* start DOCUMENT TEXT *

Food Police

If your Lenten resolutions include bringing food to the homeless, do not take it to any government-run facility in town. You will be turned away. Recently the Bloomberg administration put the kibosh on purveyors of politically incorrect foods; and that would include your mom’s home-cooking, corned beef and cabbage from your parish St. Patrick’s dance caterer and any other suspicious comestibles whose nutritional content the Dept. of Homeless Services (DHS) cannot assess. Neither our city’s homeless nor those who want to feed them will find this good news.
What looms ahead for the good Samaritan trying to reach a hungry neighbor in need personally without a pat down from the “food police”? Will private and church-run food kitchens be next on the censor’s list?
The goal of improving the nutrition of all New Yorkers is certainly rational enough from a public health perspective. Good health makes for less illness. The less illness the fewer burdens on healthcare providers and the costs engendered. The relationship between good diet and good health, however, while directly proportional, is by no means as quantifiable among nutritionists as the ban would seem to imply.

* end DOCUMENT TEXT *

▶ _STATED PROBLEM A_
Please print the records word for word, starting at the beginning of the records and ending at the line that contains "state / province: Michoacán", with both ends included.
▶ _STATED PROBLEM B_
Write the next part of the piece on the city's ban on donated food for the homeless, picking up after its final sentence.

* start GIVEN RECORDS *

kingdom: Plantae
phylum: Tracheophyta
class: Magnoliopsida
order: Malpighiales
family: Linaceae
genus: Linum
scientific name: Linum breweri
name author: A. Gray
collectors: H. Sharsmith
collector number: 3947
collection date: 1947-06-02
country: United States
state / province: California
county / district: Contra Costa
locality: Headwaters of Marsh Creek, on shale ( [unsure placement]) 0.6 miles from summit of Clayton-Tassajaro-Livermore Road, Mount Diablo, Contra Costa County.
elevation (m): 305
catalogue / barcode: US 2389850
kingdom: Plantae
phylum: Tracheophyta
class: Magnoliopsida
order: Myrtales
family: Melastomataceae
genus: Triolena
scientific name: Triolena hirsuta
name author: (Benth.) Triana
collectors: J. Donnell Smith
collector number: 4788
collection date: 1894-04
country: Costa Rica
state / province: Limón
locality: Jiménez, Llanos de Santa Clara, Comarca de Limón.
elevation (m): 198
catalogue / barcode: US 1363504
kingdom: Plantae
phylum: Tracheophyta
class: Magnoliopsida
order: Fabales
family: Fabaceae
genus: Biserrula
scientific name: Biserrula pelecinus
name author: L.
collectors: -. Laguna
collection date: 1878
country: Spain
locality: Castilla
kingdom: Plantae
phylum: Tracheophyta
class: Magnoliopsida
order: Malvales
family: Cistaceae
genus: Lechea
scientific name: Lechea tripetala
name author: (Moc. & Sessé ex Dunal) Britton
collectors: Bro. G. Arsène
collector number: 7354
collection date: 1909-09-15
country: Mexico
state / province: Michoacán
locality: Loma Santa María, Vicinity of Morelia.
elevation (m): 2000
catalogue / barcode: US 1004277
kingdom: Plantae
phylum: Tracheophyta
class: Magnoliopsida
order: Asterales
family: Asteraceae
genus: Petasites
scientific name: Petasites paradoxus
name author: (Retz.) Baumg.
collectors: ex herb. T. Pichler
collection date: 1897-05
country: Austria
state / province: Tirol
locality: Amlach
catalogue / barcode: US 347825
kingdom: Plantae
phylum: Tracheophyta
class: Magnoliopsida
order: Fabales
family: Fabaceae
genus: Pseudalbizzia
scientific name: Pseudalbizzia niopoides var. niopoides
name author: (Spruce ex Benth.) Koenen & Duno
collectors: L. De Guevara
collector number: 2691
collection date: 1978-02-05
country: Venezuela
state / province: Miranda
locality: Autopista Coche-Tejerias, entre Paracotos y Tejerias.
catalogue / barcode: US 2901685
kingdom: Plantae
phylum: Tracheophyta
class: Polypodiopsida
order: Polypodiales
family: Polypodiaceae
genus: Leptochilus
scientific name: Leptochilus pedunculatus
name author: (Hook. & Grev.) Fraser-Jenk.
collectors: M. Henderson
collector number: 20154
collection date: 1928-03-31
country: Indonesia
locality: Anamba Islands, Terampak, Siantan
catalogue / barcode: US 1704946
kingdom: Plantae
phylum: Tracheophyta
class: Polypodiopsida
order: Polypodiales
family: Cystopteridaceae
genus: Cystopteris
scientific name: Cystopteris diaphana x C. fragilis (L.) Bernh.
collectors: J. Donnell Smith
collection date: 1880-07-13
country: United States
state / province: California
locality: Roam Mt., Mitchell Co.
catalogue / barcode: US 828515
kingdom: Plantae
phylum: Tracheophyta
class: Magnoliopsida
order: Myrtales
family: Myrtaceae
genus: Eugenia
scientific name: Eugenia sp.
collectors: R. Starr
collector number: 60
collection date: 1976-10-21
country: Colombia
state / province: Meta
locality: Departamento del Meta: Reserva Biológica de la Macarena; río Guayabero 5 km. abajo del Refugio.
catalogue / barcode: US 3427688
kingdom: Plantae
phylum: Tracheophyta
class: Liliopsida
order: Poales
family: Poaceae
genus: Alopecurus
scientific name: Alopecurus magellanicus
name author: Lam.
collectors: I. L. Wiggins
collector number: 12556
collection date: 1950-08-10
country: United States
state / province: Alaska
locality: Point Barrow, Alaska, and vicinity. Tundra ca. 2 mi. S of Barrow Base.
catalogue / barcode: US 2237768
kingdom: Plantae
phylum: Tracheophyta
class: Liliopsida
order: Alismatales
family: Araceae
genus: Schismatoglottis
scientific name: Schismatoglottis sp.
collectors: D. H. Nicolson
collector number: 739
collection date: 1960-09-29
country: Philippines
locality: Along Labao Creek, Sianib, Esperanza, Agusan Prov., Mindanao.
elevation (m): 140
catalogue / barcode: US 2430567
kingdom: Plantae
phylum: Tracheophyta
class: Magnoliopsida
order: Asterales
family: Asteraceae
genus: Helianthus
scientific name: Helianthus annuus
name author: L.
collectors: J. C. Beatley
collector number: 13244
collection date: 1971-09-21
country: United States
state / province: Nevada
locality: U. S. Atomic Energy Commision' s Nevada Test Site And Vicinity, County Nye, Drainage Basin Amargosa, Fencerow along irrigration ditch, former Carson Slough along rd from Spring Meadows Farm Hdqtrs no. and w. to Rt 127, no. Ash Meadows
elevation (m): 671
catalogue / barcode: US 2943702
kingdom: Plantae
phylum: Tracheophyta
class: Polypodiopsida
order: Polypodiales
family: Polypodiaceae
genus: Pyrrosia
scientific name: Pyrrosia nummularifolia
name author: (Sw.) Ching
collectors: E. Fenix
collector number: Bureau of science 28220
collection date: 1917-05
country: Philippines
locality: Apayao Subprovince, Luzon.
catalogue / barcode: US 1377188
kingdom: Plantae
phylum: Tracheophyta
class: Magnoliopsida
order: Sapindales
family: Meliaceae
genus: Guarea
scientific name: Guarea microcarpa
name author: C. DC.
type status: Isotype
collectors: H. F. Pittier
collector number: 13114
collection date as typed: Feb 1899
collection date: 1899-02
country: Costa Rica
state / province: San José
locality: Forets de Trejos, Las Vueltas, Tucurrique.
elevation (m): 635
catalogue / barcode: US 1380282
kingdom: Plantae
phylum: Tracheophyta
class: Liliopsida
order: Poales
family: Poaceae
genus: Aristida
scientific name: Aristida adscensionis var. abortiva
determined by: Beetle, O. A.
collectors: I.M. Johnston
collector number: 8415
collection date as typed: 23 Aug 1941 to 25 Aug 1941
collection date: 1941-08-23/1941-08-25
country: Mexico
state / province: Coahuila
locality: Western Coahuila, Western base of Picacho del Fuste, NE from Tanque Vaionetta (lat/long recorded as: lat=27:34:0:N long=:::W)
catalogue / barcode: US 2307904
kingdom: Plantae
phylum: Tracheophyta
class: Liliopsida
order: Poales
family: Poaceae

* end GIVEN RECORDS *

▶ _TASK ANSWER A_
kingdom: Plantae
phylum: Tracheophyta
class: Magnoliopsida
order: Malpighiales
family: Linaceae
genus: Linum
scientific name: Linum breweri
name author: A. Gray
collectors: H. Sharsmith
collector number: 3947
collection date: 1947-06-02
country: United States
state / province: California
county / district: Contra Costa
locality: Headwaters of Marsh Creek, on shale ( [unsure placement]) 0.6 miles from summit of Clayton-Tassajaro-Livermore Road, Mount Diablo, Contra Costa County.
elevation (m): 305
catalogue / barcode: US 2389850
kingdom: Plantae
phylum: Tracheophyta
class: Magnoliopsida
order: Myrtales
family: Melastomataceae
genus: Triolena
scientific name: Triolena hirsuta
name author: (Benth.) Triana
collectors: J. Donnell Smith
collector number: 4788
collection date: 1894-04
country: Costa Rica
state / province: Limón
locality: Jiménez, Llanos de Santa Clara, Comarca de Limón.
elevation (m): 198
catalogue / barcode: US 1363504
kingdom: Plantae
phylum: Tracheophyta
class: Magnoliopsida
order: Fabales
family: Fabaceae
genus: Biserrula
scientific name: Biserrula pelecinus
name author: L.
collectors: -. Laguna
collection date: 1878
country: Spain
locality: Castilla
kingdom: Plantae
phylum: Tracheophyta
class: Magnoliopsida
order: Malvales
family: Cistaceae
genus: Lechea
scientific name: Lechea tripetala
name author: (Moc. & Sessé ex Dunal) Britton
collectors: Bro. G. Arsène
collector number: 7354
collection date: 1909-09-15
country: Mexico
state / province: Michoacán

▶ _TASK ANSWER B_
How can it really be determined that our homeless will be better off for being deprived of the good Jewish cooking provided for over a decade by a team of food-delivery volunteers from Ohab Zedek, an Upper West Side Orthodox congregation? Like many houses of worship throughout our city, this community has formed personal relationships with individuals — many of them senior citizens recovering from drug and alcohol abuse — who have been nourished not only from the delicious food that fills their stomachs, but also the warm hearts of their gracious friends. So maybe the occasional goodies coming from the synagogue might contain an extra pinch of Kosher salt — where is the harm?
A new DHS interagency document reportedly controls down to the last milligram every item that can be served at government-run homeless shelters and facilities — not just to serving sizes, but also salt, fat and calorie contents, as well as fiber minimums and condiment recommendations. Talk about micromanagement! But in a larger figure so much charity is now being rejected which could arguably have done more for the whole person than the omission of a few extra calories or grains of salt.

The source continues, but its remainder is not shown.